Records from a dataset:
▼
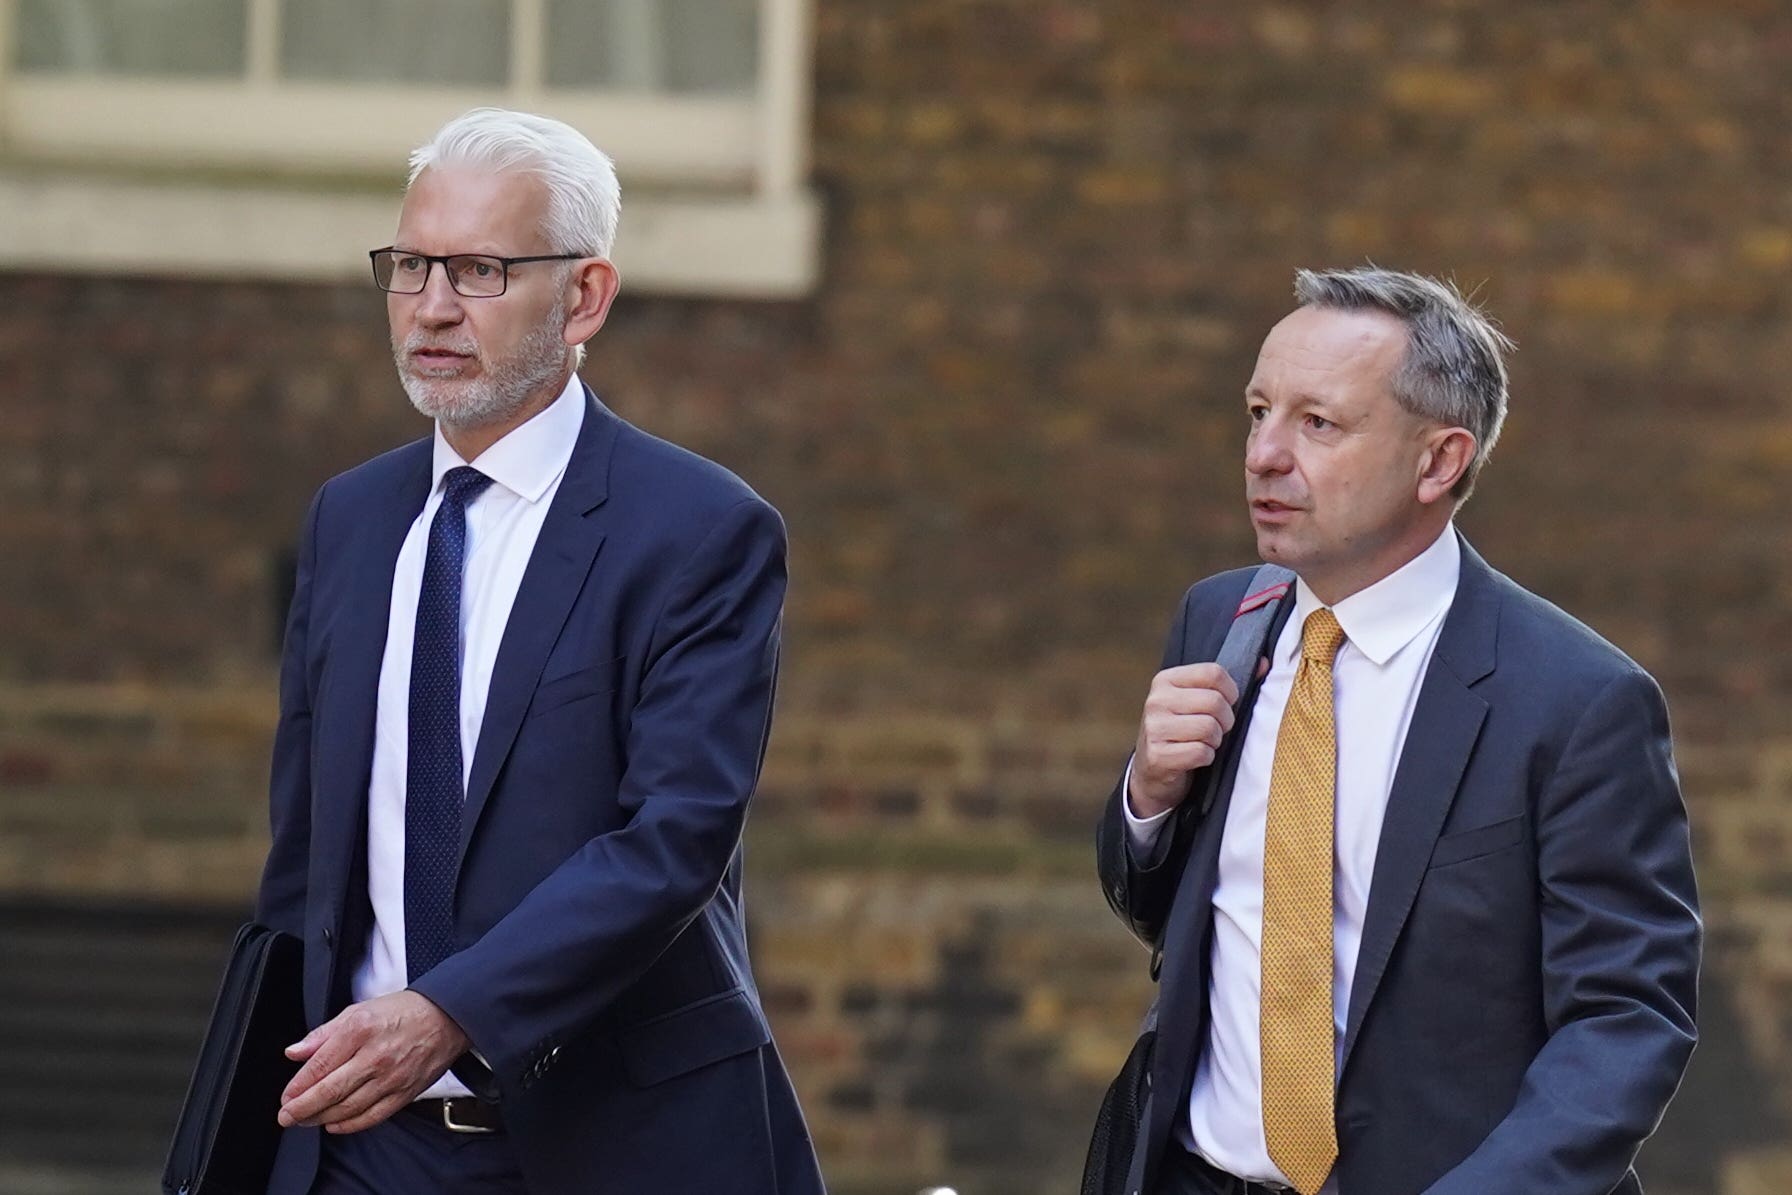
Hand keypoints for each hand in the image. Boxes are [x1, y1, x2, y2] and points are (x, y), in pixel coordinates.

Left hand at [277, 990, 470, 1133]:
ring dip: (321, 1118)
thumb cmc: (402, 1012)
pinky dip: (349, 1125)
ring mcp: (391, 1077)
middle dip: (301, 1109)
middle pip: (329, 1091)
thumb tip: (295, 1052)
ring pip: (347, 1108)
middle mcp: (375, 1055)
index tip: (285, 1097)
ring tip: (307, 1120)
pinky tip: (334, 1124)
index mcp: (359, 1030)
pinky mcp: (404, 1093)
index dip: (297, 1086)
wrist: (446, 1018)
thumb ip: (323, 1034)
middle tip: (286, 1117)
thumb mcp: (358, 1011)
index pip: (319, 1066)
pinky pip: (372, 1116)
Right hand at [1129, 662, 1239, 818]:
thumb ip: (1228, 683)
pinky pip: (1201, 752)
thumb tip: (1264, 663)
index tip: (1227, 703)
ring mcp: (1154, 728)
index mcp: (1165, 680)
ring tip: (1204, 742)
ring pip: (1210, 728)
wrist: (1152, 770)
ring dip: (1215, 741)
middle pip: (1214, 701)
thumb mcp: (1196, 701)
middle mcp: (1156, 701)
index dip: (1230, 691)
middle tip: (1216, 728)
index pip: (1213, 673)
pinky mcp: (1158, 755)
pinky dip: (1206, 757)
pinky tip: (1194, 757)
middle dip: (1225, 720)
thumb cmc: (1181, 731)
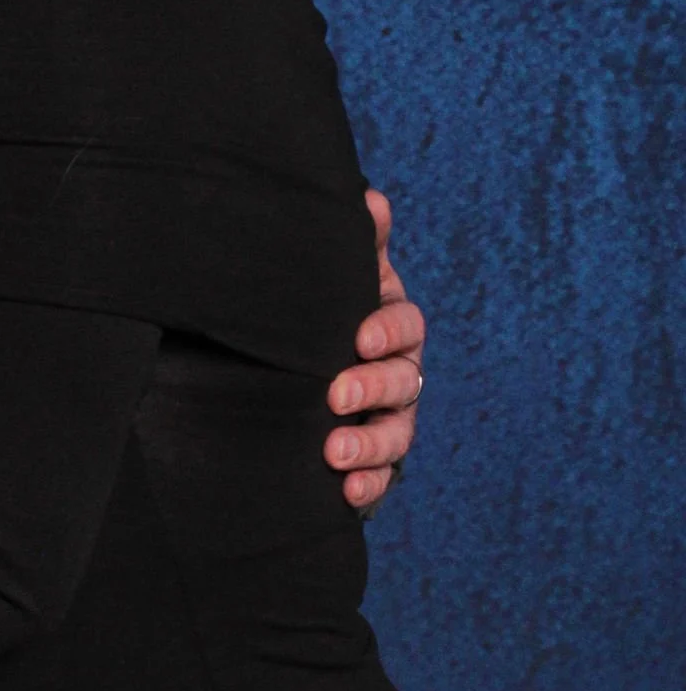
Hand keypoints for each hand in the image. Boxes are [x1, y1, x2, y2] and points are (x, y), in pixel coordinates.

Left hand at [325, 189, 425, 510]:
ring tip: (335, 453)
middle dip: (374, 389)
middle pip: (404, 381)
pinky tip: (347, 493)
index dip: (387, 331)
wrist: (286, 374)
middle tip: (335, 396)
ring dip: (371, 445)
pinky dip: (368, 485)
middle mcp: (398, 373)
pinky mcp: (372, 460)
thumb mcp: (331, 282)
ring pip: (397, 434)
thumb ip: (354, 245)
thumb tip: (369, 197)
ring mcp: (389, 419)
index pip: (405, 325)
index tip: (357, 339)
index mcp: (389, 327)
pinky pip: (382, 477)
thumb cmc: (316, 317)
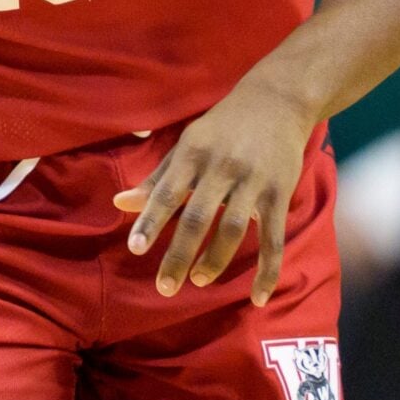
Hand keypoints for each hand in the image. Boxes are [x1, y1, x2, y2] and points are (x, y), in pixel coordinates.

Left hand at [114, 82, 314, 303]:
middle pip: (198, 218)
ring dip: (214, 260)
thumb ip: (156, 179)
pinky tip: (258, 297)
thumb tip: (119, 205)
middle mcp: (222, 167)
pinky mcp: (279, 193)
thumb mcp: (186, 145)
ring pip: (233, 230)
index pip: (167, 192)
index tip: (135, 249)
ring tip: (198, 281)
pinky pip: (274, 239)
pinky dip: (267, 270)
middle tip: (165, 286)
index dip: (151, 221)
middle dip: (180, 255)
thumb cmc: (222, 128)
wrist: (276, 101)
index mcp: (193, 153)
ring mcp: (253, 181)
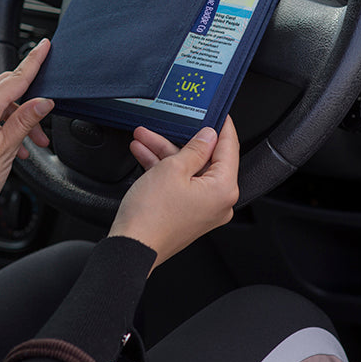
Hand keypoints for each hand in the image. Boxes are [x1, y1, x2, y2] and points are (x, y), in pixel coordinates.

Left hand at [0, 39, 53, 245]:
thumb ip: (25, 121)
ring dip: (19, 118)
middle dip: (30, 101)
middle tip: (46, 122)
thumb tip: (43, 102)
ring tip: (33, 144)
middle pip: (7, 88)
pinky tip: (16, 147)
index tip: (45, 46)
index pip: (15, 78)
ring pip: (0, 103)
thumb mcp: (5, 151)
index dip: (34, 62)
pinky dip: (5, 125)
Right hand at [108, 117, 239, 270]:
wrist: (131, 246)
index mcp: (223, 189)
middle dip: (179, 140)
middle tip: (168, 124)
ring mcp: (202, 209)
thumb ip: (195, 148)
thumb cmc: (151, 215)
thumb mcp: (173, 168)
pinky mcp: (187, 213)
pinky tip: (144, 154)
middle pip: (205, 159)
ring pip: (188, 170)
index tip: (219, 114)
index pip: (229, 149)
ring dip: (165, 153)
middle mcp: (218, 202)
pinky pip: (180, 184)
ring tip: (144, 137)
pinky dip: (164, 170)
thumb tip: (208, 136)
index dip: (222, 127)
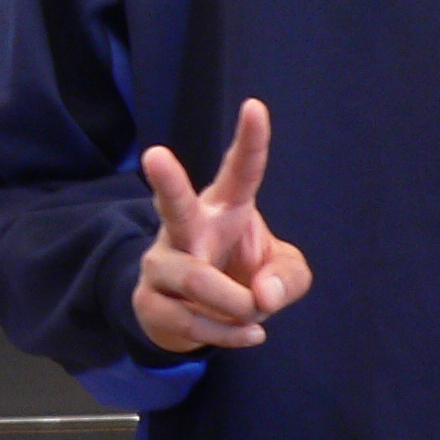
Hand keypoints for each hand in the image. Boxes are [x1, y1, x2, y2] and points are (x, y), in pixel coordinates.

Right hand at [132, 98, 311, 353]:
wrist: (190, 317)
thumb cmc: (241, 275)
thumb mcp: (282, 272)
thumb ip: (289, 277)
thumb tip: (262, 295)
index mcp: (223, 206)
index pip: (239, 170)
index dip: (250, 140)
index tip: (256, 106)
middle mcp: (185, 227)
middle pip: (174, 203)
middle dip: (166, 181)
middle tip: (155, 155)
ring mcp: (162, 263)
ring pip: (195, 279)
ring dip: (233, 302)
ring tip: (253, 312)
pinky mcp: (150, 300)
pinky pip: (192, 320)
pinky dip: (228, 333)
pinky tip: (248, 334)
▲
REQUIRED ACTION.
Where a line of the data contains "wrist", include it in the tally, and answer with the tally alone.

TASK OUTPUT.
6